Indrani Bagchi| TNN | Updated: May 30, 2017, 08.36 AM IST

HIGHLIGHTS

  • “The era in which we could fully rely on others is over to some extent. That’s what I experienced over the past several days,” Merkel said.
  • Merkel’s meeting with the leaders of India and China this week has raised questions about the new weight being placed on these relationships.

BERLIN: As PM Narendra Modi landed here on Monday evening, Chancellor Angela Merkel‘s recent outburst+ appears to have centred attention on the Germany-India relationship.

Addressing an election rally in Munich on Sunday, Merkel said in remarks that have echoed around the world, “The era in which we could fully rely on others is over to some extent. That’s what I experienced over the past several days.”

While the obvious target of her remarks was US President Donald Trump, and the challenges presented by Trump’s potential reversal+ from the Paris climate accord, the fact that she is meeting the leaders of India and China this week has raised questions about the new weight being placed on these relationships.

The emphasis on the Asia relationships featured prominently at the government briefings for journalists on Monday. (The entire German government, in a unique gesture, meets the press three times every week to answer questions from the media.)

Merkel and Modi held one-on-one talks+ in her country retreat on Monday evening, which covered regional and global issues from climate change to Afghanistan and terrorism.

Modi has clarified that India would continue on its path towards a cleaner future, regardless of what the US does. A similar message has come from China. Chinese Premier Li Keqiang will be in Berlin on Wednesday, hours after Modi’s visit, to work with Germany. Senior government sources said Germany would not make their ties with India and China a “zero-sum game”. However, it would be hard not to compare the two.

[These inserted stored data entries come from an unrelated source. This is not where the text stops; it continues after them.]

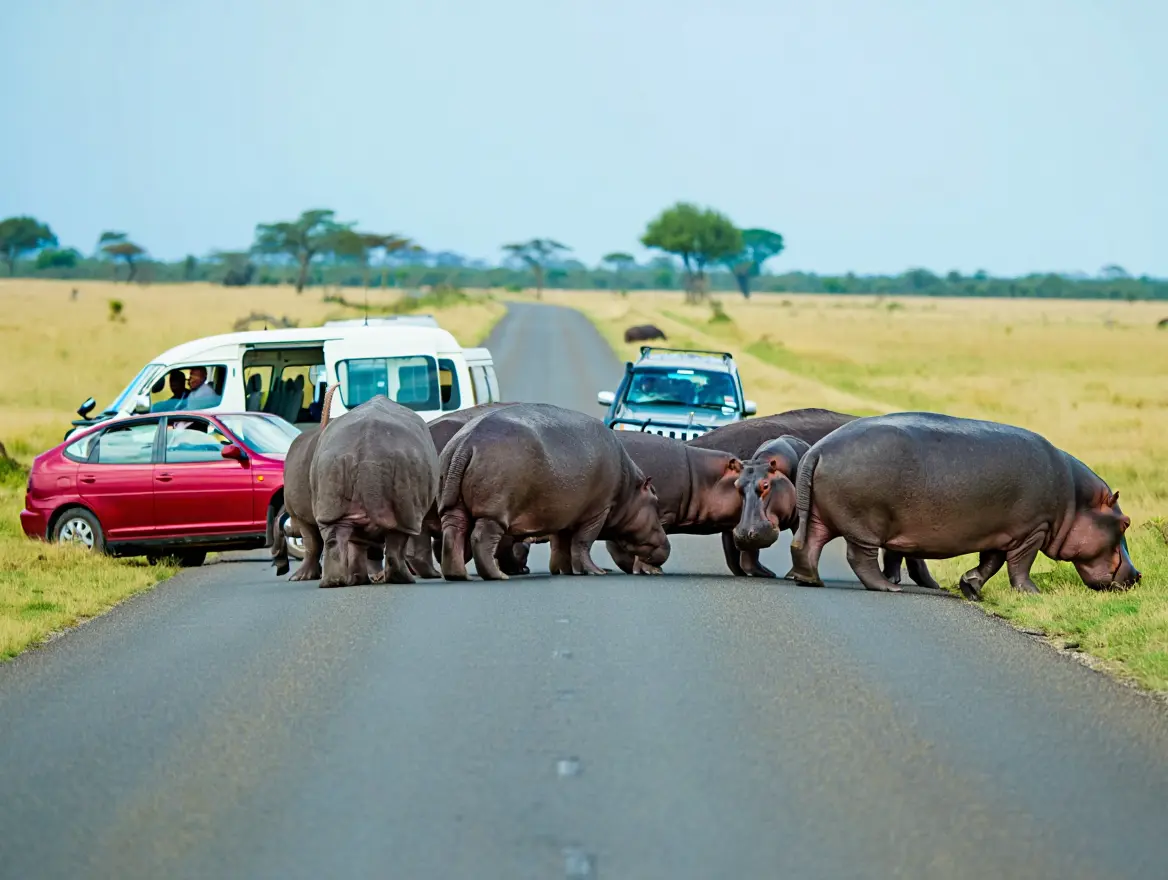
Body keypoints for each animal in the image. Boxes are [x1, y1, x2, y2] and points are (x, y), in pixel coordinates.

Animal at [310, 393, 440, 588]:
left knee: (335, 539)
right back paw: (402, 579)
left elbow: (356, 546)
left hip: (332, 483)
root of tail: (367, 447)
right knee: (397, 543)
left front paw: (358, 580)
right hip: (406, 507)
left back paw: (333, 582)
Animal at [437, 403, 671, 580]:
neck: (629, 489)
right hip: (494, 511)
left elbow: (562, 544)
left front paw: (566, 571)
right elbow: (582, 542)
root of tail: (465, 444)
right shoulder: (598, 511)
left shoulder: (565, 515)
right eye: (656, 499)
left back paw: (457, 575)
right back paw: (498, 576)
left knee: (453, 533)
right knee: (482, 538)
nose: (666, 544)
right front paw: (595, 572)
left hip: (452, 505)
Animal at [788, 411, 1141, 596]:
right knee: (860, 557)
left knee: (807, 544)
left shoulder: (1003, 532)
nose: (1138, 575)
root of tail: (817, 450)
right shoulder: (1032, 531)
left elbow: (991, 563)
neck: (1076, 501)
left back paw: (810, 580)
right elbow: (1019, 565)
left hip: (821, 516)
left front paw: (970, 587)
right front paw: (1032, 592)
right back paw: (888, 588)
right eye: (1125, 523)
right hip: (864, 525)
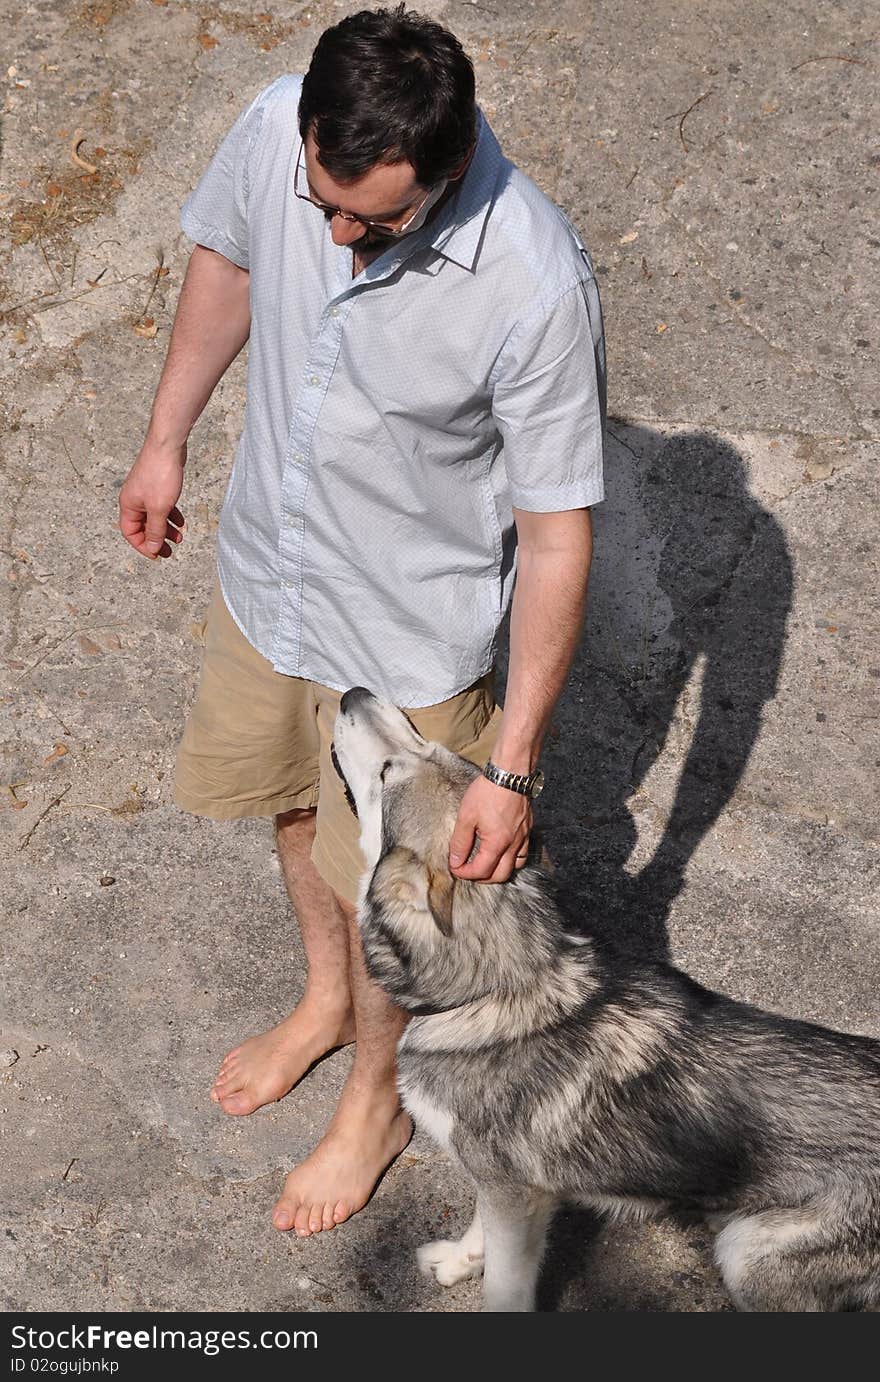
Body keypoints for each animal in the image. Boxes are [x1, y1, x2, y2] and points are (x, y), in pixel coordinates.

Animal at [328, 685, 878, 1310]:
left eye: (389, 770)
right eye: (417, 749)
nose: (353, 693)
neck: (495, 992)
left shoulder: (516, 1195)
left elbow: (505, 1289)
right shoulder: (503, 1186)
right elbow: (479, 1233)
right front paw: (458, 1263)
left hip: (748, 1256)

For one thing, the Germany-China economic relationship is pretty deep, though both sides have been locked into long-running negotiations on an investment and trade pact, like India. Germany was much more China-positive, but this tide appears to have turned in recent years as it has expressed reservations about China’s predatory trading practices. Although Germany sent an official-level delegation to the OBOR summit, it has asked for the OBOR process to be made more transparent, in accordance with WTO.